> On Jan 3, 2016, at 6:42 PM, Christian Gauger-Cosgrove 
> <captainkirk...@gmail.com> wrote:
> 
> On 3 January 2016 at 16:42, Paul Koning <paulkon...@comcast.net> wrote:
>> No, that's not what that means.
>> 
>> It does say that micro diagnostics are required; when those are disabled, 
>> the device is rejected because of that failure.
>> 
> Note that XM0 and XM1 provide the same "XMn: is missing ECO's, but
> will still function" as XM4; and XM4 has the micro-diagnostics
> DISABLED all three of those devices are TYPE=DMC and INIT accepted all
> three. The rejected devices are XM2 and XM3 which were defined as
> TYPE=DMR (one with and one without micro-diagnostics).

I found why.  In pdp11_dmc.c, if a master clear is done on a DMR that is not 
currently attached, a micro-diagnostic failure status is posted.  

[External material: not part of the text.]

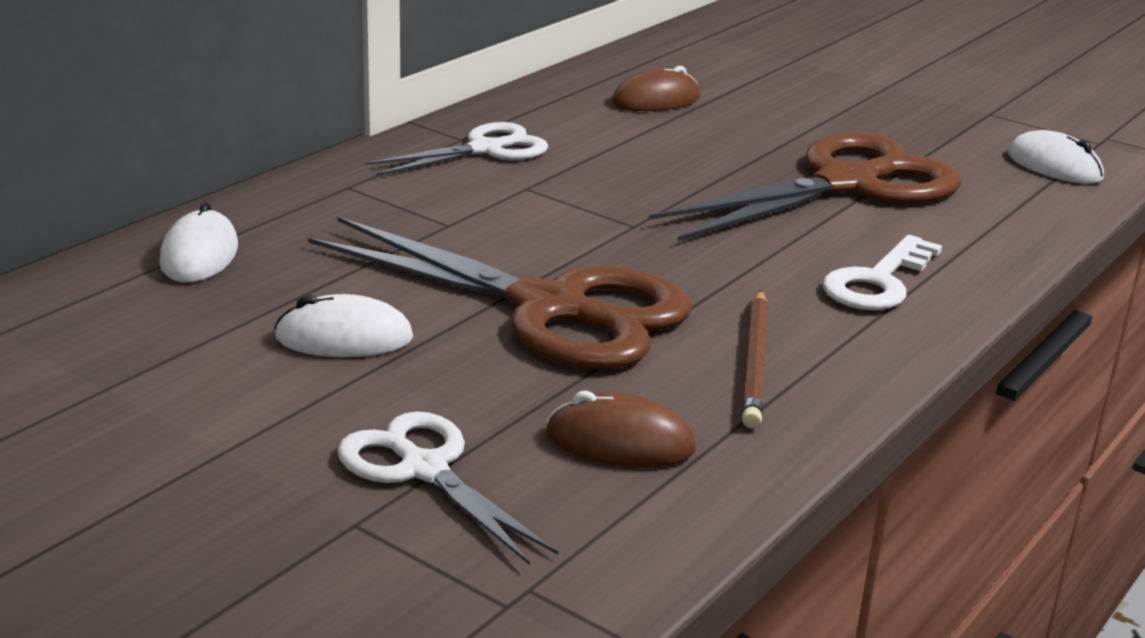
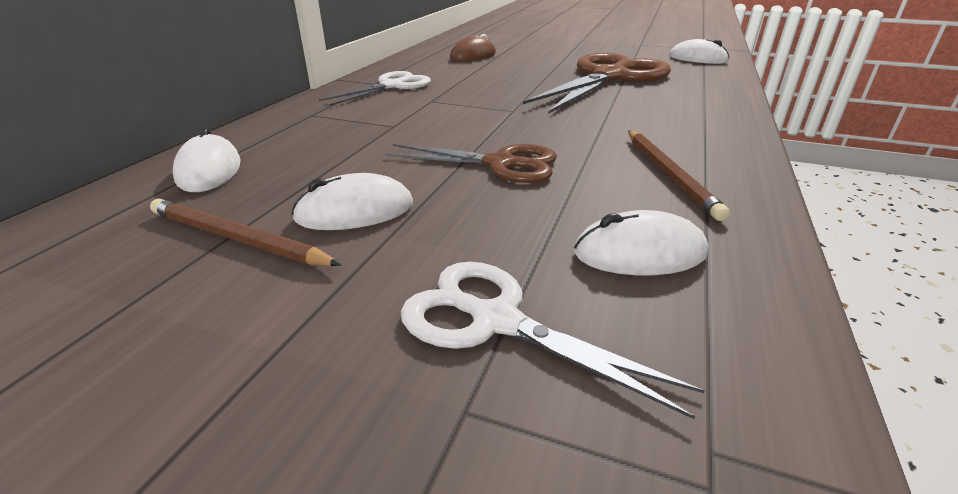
camera: 15 degrees left, 5 degrees up
(212, 345) = (237, 239): none -> brown pencil
(550, 308) = (500, 164): brown scissors -> brown scissors, size x0.55
(620, 442) = (639, 253): brown mouse -> white mouse
(878, 282) = (683, 118): white key -> none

I'm not sure if that's a good idea.  In RSTS, this test happens at boot, and if 
at that time you're not attached, the device will be disabled because of that 
failure status.  Attaching later on then won't help.  It may be better for 
unattached to produce some more benign status (or, perhaps, simply to result in 
no communication so DDCMP startup will time out in the same way it would if the 
remote system were down).

So attach the device in SIMH before boot, and things will work.

Note that micro-diagnostics must be ENABLED for RSTS to work.  If it sees them 
disabled, it tries again; if they are still disabled (which of course they will 
be) that is treated as a failure and the DMR will be disabled.